Schlaf ist für die Erhaltung der normalen körperlichen Leistungsfähigkeit und der Gesundheit eine notwendige Voraussetzung. Etwa 20-30 % der Bevölkerung leidet jedoch unter Schlafstörungen. Bei der Hälfte dieser Patienten liegt eine schwere und behandlungsbedürftige Erkrankung des Schlafes oder eine Erkrankung durch den gestörten Schlaf vor. Insbesondere sind stark schnarchende Patienten durch nächtliche Atemstörungen und deren Folgen bedroht. Diese sind ein Risikofaktor für Bluthochdruck, Herzinfarkt und Schlaganfall und können zu erheblicher Beeinträchtigung des Leistungs- und Konzentrationsvermögens, zu Persönlichkeitsveränderungen und sozialen wie beruflichen Schwierigkeiten führen.

Die Abklärung von schlafassoziierten Erkrankungen erfordert die interdisziplinäre Zusammenarbeit zwischen HNO-Arzt, Neurologe, Psychiater und Internist.

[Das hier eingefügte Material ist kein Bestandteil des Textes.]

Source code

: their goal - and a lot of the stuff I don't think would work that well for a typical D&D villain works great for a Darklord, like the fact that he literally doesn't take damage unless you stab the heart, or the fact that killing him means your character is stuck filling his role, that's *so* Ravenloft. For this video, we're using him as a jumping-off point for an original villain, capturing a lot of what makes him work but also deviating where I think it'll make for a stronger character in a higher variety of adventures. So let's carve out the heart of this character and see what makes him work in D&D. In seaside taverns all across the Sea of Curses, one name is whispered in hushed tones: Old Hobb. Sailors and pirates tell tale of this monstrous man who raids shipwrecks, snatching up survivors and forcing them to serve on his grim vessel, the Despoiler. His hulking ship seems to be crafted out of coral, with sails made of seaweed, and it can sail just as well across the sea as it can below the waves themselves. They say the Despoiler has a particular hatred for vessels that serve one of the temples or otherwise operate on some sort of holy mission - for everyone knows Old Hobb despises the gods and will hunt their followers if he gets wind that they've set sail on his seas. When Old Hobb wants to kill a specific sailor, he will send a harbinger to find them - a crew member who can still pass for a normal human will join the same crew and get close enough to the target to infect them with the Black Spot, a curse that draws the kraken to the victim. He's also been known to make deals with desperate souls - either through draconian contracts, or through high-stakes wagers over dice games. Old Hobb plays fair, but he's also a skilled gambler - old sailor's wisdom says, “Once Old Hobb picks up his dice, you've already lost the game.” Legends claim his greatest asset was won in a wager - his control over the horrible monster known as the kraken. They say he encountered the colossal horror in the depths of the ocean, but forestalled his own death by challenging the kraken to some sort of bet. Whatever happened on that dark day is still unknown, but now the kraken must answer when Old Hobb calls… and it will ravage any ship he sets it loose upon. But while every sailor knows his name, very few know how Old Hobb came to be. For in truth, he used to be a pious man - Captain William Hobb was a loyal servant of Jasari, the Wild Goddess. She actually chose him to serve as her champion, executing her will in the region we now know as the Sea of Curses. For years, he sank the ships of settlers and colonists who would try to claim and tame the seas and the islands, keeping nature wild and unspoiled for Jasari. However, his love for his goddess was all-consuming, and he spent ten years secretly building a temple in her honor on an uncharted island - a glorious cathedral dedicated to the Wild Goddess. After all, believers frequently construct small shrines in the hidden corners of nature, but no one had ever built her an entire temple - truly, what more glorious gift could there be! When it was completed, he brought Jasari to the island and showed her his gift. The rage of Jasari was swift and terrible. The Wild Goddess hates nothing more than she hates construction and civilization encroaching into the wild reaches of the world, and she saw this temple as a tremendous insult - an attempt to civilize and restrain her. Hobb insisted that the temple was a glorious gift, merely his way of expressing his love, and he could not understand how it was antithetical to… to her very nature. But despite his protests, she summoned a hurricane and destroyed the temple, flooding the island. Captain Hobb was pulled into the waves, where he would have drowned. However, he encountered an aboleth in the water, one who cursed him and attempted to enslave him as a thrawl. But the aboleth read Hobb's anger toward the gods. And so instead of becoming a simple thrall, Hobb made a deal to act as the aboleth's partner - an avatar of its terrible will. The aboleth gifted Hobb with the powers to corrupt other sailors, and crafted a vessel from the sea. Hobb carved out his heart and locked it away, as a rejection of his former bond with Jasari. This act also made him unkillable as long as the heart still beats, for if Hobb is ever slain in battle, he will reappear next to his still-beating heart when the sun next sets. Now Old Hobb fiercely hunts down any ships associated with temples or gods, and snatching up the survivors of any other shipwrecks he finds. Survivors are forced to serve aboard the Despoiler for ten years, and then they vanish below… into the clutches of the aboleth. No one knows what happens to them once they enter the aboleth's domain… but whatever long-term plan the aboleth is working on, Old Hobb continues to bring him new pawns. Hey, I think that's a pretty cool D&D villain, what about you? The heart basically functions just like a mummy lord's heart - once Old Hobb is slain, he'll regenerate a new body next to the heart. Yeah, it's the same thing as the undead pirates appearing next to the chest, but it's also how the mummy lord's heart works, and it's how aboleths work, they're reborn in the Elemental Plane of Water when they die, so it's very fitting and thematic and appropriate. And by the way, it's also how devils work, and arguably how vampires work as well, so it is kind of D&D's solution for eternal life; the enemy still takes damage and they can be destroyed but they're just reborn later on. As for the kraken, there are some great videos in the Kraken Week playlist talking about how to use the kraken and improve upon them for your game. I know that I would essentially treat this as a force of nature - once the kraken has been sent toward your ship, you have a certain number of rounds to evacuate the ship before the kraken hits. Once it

Im Schlaflabor können Ihre Beschwerden durch weitergehende Untersuchungen abgeklärt und eine dem jeweiligen Patienten individuell angepasste Therapie festgelegt werden, von einer Beratung bis hin zur nasalen Überdruckbeatmung.

Das Schlaflabor

Im Schlaflabor wird nach Überweisung durch einen Lungenfacharzt, einen Kardiologen oder einen Neurologen / Psycheater mittels Fragebögen und schlafmedizinischer Anamnese sowie mit apparativen Untersuchungsmethoden Ihre Schlafstörung oder schlafassozierte Erkrankung diagnostiziert und ggf. eine Therapie eingeleitet.

Das Team des Schlaflabors

Das Team des Schlaflabors


Von uns angewandte Untersuchungsmethoden

Polygraphie
Mittels eines Gerätes zur ambulanten Aufzeichnung des Atemverhaltens, des Schnarchens und der Sauerstoffsättigung lässt sich prüfen ob eine Atmungsstörung im Schlaf vorliegt und weitergehende Untersuchungen im Schlaflabor erforderlich sind.

Polysomnographie
Hierbei werden mittels Elektroden die Hirnströme (EEG), die Augenbewegungen (EOG), der Muskeltonus (EMG), der Atemluftstrom, Schnarchgeräusche, die Körperlage, das EKG, die Atembewegungen des Brustkorbes und der Bauchdecke, der Sauerstoffgehalt des Blutes und die Bewegungen der Beine über Nacht registriert. Die Polysomnographie erlaubt eine weitgehende Differenzierung der Schlafstörung.

Multipler Schlaf-Latenz Test
Hiermit testen wir Ihre Fähigkeit tagsüber einzuschlafen als Maß für Tagesmüdigkeit. Der Test besteht aus fünf halbstündigen Tests im Abstand von 2 Stunden und wird von uns Dienstags und Donnerstags durchgeführt.

Vigilanz-Test
Dieser Test prüft Ihre Fähigkeit, sich auch unter monotonen schläfrigmachenden Bedingungen über längere Zeit zu konzentrieren.

Herr H. O. Köppen verfügt über die Weiterbildungsbefugnis für die Zusatzbezeichnung Schlafmedizin in Verbindung mit der Ausbildung zum Facharzt für Innere Medizin.